━━━ Data to process

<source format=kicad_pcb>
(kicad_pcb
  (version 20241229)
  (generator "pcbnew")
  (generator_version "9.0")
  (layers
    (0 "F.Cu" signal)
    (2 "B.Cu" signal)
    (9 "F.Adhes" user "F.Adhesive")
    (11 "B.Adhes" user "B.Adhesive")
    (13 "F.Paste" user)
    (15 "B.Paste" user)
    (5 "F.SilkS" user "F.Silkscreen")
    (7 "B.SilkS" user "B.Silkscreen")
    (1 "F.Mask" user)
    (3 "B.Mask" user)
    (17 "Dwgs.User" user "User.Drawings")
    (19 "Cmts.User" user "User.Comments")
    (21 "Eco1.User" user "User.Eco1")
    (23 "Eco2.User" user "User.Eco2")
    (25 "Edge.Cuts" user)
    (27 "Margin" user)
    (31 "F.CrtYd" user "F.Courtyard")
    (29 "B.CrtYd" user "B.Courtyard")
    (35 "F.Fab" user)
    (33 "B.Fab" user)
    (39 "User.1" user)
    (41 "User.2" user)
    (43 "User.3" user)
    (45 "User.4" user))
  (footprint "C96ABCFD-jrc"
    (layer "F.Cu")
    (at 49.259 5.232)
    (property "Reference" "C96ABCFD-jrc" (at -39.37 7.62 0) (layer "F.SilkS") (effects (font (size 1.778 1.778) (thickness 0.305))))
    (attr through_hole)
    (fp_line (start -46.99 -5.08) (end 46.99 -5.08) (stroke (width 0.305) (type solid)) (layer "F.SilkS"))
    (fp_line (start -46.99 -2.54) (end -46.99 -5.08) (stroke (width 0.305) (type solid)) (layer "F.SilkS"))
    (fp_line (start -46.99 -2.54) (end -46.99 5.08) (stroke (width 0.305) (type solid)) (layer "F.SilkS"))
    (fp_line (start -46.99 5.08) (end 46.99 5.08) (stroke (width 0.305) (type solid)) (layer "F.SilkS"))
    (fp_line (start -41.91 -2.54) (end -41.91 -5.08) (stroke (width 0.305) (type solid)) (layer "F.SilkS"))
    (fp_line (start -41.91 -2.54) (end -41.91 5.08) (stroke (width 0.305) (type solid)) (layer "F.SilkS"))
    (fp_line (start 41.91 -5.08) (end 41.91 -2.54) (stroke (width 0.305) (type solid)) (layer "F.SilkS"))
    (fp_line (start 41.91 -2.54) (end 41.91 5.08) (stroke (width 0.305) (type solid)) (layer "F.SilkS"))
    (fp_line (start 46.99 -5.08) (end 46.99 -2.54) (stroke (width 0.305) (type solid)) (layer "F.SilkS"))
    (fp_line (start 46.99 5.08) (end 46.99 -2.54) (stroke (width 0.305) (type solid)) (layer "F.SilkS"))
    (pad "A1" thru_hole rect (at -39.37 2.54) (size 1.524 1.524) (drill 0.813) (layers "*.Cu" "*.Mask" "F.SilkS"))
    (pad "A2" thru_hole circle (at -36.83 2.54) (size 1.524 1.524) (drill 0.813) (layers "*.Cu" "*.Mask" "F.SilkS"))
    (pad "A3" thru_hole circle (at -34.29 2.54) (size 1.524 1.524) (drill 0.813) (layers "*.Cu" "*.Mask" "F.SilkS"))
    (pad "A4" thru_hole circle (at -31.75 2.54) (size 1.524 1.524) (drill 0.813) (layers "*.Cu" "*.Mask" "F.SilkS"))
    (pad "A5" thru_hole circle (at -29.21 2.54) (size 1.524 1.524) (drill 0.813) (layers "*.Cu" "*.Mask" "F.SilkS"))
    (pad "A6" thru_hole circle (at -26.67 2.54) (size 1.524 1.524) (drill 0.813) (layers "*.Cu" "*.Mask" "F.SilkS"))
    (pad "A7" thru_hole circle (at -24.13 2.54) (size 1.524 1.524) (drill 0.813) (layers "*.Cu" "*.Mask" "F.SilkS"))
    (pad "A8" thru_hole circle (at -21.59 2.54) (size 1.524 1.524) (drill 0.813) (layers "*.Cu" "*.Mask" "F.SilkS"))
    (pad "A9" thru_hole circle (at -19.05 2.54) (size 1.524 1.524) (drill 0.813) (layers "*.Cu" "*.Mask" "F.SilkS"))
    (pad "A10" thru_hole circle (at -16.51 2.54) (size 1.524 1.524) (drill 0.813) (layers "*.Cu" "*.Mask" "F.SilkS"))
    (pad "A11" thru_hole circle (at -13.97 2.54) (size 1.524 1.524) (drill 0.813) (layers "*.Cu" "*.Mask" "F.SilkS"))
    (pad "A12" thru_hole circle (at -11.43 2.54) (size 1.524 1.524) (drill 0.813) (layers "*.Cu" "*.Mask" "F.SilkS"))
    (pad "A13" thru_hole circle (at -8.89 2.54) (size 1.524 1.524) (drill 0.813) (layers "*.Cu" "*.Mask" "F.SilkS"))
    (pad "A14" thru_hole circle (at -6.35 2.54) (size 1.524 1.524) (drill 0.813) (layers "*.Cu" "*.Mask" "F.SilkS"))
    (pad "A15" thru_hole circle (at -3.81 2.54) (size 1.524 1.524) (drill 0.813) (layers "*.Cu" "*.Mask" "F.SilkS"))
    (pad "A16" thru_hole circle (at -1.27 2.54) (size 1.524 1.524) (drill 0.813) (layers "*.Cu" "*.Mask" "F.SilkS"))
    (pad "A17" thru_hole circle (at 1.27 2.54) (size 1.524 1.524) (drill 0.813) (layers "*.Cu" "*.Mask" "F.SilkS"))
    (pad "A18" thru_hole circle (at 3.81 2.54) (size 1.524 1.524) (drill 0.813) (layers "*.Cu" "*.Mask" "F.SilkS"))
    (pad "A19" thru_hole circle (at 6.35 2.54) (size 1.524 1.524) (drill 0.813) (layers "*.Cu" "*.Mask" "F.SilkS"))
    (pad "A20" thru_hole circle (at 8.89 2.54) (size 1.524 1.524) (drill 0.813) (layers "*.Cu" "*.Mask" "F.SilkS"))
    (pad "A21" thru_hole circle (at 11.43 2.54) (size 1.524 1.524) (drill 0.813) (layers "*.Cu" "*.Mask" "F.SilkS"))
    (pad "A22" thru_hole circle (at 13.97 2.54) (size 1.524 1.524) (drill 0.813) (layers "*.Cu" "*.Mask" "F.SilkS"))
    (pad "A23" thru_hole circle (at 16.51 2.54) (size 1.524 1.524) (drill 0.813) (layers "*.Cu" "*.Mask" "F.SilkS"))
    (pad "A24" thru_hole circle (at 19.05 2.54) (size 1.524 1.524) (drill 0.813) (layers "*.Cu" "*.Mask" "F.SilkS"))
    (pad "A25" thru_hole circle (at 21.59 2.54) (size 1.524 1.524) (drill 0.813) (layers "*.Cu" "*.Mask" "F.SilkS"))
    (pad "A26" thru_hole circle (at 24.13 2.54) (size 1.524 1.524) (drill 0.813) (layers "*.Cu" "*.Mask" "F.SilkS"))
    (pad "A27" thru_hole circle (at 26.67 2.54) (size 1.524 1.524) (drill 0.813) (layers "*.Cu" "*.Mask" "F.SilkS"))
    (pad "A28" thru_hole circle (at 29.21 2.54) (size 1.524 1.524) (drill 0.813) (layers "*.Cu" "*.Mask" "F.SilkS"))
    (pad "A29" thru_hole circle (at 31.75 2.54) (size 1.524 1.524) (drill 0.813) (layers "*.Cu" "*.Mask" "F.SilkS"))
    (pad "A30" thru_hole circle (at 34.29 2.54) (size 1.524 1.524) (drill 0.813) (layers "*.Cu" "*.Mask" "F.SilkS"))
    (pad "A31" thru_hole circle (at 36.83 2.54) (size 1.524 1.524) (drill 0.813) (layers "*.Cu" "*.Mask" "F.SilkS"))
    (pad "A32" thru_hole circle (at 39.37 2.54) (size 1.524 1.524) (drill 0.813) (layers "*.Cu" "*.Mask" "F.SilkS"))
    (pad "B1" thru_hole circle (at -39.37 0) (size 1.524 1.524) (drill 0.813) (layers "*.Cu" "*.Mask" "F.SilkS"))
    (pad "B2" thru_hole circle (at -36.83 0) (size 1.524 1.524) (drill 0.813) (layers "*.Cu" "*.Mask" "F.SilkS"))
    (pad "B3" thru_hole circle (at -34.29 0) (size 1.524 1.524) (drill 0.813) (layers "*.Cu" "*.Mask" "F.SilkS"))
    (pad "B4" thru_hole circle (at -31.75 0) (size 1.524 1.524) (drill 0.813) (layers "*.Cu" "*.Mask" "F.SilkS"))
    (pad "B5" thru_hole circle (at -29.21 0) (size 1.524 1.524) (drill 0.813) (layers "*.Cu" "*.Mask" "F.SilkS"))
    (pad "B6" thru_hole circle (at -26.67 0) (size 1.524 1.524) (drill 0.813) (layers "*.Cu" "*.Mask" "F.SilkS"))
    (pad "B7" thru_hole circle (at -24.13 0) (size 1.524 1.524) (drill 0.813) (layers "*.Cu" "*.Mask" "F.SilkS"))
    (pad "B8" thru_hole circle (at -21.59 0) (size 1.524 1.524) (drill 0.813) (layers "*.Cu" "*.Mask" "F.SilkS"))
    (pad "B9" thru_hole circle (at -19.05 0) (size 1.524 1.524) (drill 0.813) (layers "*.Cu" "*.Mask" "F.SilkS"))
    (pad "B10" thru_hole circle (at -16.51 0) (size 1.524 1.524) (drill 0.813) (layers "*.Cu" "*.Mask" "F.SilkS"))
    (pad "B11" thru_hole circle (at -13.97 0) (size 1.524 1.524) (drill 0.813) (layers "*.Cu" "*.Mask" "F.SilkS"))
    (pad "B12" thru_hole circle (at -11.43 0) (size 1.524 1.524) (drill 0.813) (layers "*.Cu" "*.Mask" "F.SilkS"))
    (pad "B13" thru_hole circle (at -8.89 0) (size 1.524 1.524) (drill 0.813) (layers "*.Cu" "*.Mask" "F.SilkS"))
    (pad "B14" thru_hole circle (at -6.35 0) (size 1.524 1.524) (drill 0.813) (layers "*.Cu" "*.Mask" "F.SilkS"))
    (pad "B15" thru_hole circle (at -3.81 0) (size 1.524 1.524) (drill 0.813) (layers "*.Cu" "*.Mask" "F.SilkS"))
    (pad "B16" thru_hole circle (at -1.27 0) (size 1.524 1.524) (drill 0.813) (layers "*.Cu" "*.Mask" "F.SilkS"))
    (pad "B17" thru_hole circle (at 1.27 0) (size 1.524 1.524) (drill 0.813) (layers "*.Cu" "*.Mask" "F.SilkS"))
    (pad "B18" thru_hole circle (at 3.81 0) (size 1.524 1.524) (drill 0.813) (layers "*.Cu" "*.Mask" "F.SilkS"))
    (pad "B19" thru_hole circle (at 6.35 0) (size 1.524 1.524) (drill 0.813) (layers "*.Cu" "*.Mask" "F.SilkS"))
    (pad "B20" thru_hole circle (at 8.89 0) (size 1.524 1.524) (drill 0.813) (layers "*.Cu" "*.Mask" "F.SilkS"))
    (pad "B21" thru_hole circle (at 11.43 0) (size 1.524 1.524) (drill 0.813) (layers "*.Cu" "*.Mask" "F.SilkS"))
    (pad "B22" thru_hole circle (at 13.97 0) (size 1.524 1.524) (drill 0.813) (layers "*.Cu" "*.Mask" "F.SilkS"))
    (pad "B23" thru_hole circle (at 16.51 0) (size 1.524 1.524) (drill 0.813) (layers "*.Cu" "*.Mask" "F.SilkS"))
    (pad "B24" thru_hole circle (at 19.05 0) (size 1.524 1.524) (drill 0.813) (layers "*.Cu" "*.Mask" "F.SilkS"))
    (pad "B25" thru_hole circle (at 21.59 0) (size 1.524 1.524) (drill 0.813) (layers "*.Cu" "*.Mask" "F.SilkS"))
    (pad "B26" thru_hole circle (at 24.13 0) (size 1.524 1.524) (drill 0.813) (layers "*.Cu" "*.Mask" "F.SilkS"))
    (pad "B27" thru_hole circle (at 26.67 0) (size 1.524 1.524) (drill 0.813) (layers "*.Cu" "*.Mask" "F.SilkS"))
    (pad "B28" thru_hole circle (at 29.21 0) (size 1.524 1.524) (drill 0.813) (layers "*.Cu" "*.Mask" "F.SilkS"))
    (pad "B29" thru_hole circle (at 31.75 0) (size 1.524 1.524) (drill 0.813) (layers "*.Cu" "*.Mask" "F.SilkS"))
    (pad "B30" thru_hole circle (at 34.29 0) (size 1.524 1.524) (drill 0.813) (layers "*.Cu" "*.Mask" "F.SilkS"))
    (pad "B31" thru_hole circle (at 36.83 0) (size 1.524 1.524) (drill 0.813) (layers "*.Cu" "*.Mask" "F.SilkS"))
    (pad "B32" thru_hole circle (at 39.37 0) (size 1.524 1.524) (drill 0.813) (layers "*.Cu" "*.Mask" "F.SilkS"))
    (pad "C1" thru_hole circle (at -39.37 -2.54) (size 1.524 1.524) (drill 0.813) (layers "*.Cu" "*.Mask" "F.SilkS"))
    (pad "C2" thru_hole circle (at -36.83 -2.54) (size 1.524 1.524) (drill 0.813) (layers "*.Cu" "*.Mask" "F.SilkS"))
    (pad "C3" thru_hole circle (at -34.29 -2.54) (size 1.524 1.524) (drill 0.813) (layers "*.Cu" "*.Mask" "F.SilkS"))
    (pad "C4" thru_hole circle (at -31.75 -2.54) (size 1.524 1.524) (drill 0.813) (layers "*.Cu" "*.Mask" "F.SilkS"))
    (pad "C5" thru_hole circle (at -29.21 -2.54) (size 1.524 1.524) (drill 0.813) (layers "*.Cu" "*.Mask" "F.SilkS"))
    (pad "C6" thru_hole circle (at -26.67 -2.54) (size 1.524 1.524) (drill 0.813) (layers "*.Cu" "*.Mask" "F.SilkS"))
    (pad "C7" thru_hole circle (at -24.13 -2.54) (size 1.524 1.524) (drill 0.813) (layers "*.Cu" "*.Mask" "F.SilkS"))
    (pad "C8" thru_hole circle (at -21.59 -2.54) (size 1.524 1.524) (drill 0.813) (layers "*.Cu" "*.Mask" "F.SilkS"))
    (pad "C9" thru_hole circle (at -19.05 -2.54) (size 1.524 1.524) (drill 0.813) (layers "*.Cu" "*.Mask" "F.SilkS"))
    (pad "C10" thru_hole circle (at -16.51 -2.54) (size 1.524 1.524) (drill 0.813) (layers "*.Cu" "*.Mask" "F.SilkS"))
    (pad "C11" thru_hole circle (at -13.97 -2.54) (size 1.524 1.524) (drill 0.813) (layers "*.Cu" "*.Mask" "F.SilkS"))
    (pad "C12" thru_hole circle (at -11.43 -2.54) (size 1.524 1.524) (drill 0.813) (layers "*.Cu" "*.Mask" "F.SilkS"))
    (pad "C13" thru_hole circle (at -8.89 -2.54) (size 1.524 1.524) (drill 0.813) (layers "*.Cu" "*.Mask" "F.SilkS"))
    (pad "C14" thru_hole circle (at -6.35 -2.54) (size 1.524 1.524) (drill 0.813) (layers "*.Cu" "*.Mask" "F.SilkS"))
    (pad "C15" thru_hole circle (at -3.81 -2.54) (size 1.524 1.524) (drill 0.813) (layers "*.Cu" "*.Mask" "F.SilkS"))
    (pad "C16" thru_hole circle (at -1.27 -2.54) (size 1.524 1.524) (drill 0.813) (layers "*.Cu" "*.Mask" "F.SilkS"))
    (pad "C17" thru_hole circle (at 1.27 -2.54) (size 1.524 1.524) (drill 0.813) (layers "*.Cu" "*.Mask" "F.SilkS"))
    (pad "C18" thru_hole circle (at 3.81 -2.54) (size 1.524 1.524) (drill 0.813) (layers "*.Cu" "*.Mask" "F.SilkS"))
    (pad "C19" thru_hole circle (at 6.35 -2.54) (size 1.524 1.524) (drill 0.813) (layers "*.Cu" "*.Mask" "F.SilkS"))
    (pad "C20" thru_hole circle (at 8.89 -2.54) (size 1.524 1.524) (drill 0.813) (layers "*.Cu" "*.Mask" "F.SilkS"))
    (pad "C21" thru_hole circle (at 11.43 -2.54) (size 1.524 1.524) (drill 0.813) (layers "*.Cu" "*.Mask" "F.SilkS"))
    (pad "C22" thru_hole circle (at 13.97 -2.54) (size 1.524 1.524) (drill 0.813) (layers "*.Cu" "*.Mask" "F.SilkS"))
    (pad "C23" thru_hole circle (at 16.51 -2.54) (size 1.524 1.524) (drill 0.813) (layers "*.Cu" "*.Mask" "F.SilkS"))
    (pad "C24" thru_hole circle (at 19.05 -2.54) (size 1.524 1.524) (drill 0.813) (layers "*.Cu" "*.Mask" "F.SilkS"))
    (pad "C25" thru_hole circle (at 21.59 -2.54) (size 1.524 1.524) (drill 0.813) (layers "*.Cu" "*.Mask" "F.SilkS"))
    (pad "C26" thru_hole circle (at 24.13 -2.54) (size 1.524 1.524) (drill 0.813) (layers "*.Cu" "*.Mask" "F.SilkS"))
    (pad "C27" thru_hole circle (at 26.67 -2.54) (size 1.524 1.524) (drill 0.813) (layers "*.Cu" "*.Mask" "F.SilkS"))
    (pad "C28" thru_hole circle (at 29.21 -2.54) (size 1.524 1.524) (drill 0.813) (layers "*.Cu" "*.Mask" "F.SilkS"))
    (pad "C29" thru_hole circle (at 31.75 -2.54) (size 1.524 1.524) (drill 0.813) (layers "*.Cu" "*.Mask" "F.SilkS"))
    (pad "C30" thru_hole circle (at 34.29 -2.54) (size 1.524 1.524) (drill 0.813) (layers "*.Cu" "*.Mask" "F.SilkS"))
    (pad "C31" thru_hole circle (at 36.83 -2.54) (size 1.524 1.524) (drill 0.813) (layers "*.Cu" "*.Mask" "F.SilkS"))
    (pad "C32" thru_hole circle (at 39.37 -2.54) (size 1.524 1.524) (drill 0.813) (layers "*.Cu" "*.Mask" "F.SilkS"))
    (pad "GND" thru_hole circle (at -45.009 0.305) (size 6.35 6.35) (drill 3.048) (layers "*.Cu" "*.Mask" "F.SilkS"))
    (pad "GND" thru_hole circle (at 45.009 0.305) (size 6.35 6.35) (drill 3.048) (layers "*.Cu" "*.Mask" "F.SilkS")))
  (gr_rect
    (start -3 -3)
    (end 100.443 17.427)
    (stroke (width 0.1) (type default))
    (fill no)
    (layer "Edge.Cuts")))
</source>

━━━━━━

(Directions for this task) Send back the lines of the records word for word, from the very first through the line containing "(fp_line (start -46.99 5.08)".

(Solution to this exercise)
<source format=kicad_pcb>
(kicad_pcb
  (version 20241229)
  (generator "pcbnew")
  (generator_version "9.0")
  (layers
    (0 "F.Cu" signal)
    (2 "B.Cu" signal)
    (9 "F.Adhes" user "F.Adhesive")
    (11 "B.Adhes" user "B.Adhesive")
    (13 "F.Paste" user)
    (15 "B.Paste" user)
    (5 "F.SilkS" user "F.Silkscreen")
    (7 "B.SilkS" user "B.Silkscreen")
    (1 "F.Mask" user)
    (3 "B.Mask" user)
    (17 "Dwgs.User" user "User.Drawings")
    (19 "Cmts.User" user "User.Comments")
    (21 "Eco1.User" user "User.Eco1")
    (23 "Eco2.User" user "User.Eco2")
    (25 "Edge.Cuts" user)
    (27 "Margin" user)
    (31 "F.CrtYd" user "F.Courtyard")
    (29 "B.CrtYd" user "B.Courtyard")
    (35 "F.Fab" user)
    (33 "B.Fab" user)
    (39 "User.1" user)
    (41 "User.2" user)
    (43 "User.3" user)
    (45 "User.4" user))
  (footprint "C96ABCFD-jrc"
    (layer "F.Cu")
    (at 49.259 5.232)
    (property "Reference" "C96ABCFD-jrc" (at -39.37 7.62 0) (layer "F.SilkS") (effects (font (size 1.778 1.778) (thickness 0.305))))
    (attr through_hole)
    (fp_line (start -46.99 -5.08) (end 46.99 -5.08) (stroke (width 0.305) (type solid)) (layer "F.SilkS"))
    (fp_line (start -46.99 -2.54) (end -46.99 -5.08) (stroke (width 0.305) (type solid)) (layer "F.SilkS"))
    (fp_line (start -46.99 -2.54) (end -46.99 5.08) (stroke (width 0.305) (type solid)) (layer "F.SilkS"))
    (fp_line (start -46.99 5.08) (end 46.99 5.08) (stroke (width 0.305) (type solid)) (layer "F.SilkS"))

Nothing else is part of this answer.